9. Product Warranties, Indemnifications, Contingencies and Legal Proceedings

Product Warranties

We generally warrant our products for a period of 12 months from the date of delivery and accrue estimated probable product warranty costs as a cost of revenue at the time we recognize revenue. Factors that affect our warranty liability include historical and anticipated rates of warranty claims, materials usage, rework, and delivery costs. We assess the adequacy of our warranty obligations each reporting period and adjust the accrued warranty liability on the basis of our estimates.

Indemnifications

In connection with certain agreements, we are obligated to indemnify the counterparty against third party claims alleging infringement of certain intellectual property rights by us. We have also entered into indemnification agreements with our officers and directors. Maximum potential future payments cannot be estimated because these agreements do not have a maximum stated liability. However, historical costs related to these indemnification provisions have not been significant. We have not recorded any liability in our condensed consolidated financial statements for such indemnification obligations.

Contingencies

We have in the past and may in the future receive notices from third parties that claim our products infringe their intellectual property rights. We cannot be certain that our technologies and products do not and will not infringe issued patents or other proprietary rights of third parties.

Any infringement claims, with or without merit, could result in significant litigation costs and diversion of management and financial resources, including the payment of damages, which could have a material adverse effect on our business, financial condition, and results of operations.

Legal Proceedings

In October 2015, Amkor Technology, or Amkor, filed a complaint against us alleging infringement of intellectual property rights and various other claims.

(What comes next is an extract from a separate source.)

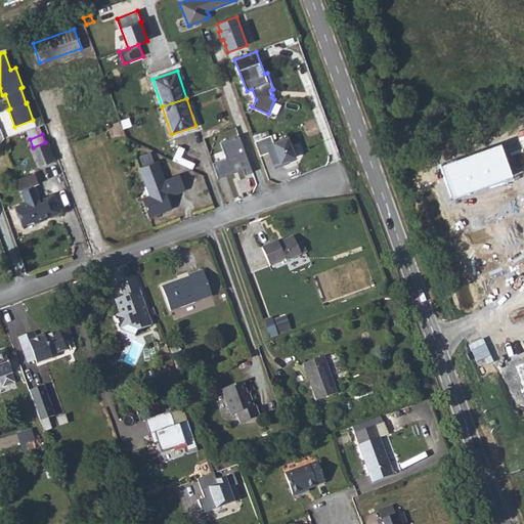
[(273,142),(270,135),(254,141),(260,156),(269,153),(274,168),(290,163),(288,160),(295,157),(288,137),(273,142)]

In November 2015, we filed an indemnification claim against the former stockholders and option holders of Validity to secure our rights under the Agreement and Plan of Reorganization between us and Validity. Pursuant to the Agreement, we can offset costs, damages and settlements against the contingent consideration earnout balance for certain of the claims brought by Amkor.  Accordingly, we have reserved the remaining contingent consideration earnout balance of $25.5 million and have classified the reserve balance as a non-current liability, as final settlement of the Amkor complaint is not expected to occur within the next twelve months. 

In September 2015, IIX Inc., or IIX, filed a complaint against us demanding payment of certain fees and costs plus interest allegedly due to IIX under a memorandum of understanding, or MOU, entered into between IIX and Renesas SP Drivers, Inc., or RSP (which we acquired on October 1, 2014), as well as litigation costs. In September 2015, we tendered a claim for indemnification from Renesas Electronics Corporation, or Renesas, on the basis that the IIX claim arises from a breach of Renesas’ obligations under the Stock Purchase Agreement that we executed with Renesas, among others, in June 2014.  Accordingly, we have retained ¥648 million of the indemnification holdback liability and have classified the reserve balance as a non-current liability, as final settlement of the IIX complaint is not expected to occur within the next twelve months.

We are involved in several other non-material litigation activities.  We have expensed all legal fees incurred to date in connection with our legal activities.